Stored data entries

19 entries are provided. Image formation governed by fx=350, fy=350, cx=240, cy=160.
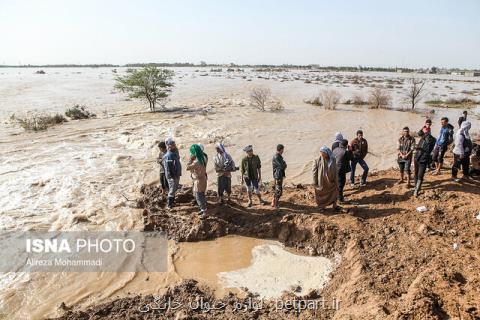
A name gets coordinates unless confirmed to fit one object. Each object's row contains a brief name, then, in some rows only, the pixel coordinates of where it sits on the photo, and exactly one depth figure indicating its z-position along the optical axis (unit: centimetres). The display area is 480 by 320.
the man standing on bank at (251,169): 663
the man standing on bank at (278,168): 649
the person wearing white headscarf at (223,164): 655
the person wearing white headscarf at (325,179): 617
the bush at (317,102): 2487
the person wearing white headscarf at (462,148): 686
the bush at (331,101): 2312
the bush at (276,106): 2248
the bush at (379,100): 2358
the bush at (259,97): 2223
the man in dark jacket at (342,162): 671
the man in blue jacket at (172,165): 668
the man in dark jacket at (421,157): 643
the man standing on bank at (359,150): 761
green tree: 2062
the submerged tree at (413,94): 2294
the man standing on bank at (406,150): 705
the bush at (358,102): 2505
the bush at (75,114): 1923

§ WORK ORDER
In the records above, return only the line that contains "the man standing on bank at (406,150): 705" and every line after it through the last, exactly as they appear.

§ RESULT OF THE TASK
the man standing on bank at (406,150): 705
the bush at (358,102): 2505
the bush at (75,114): 1923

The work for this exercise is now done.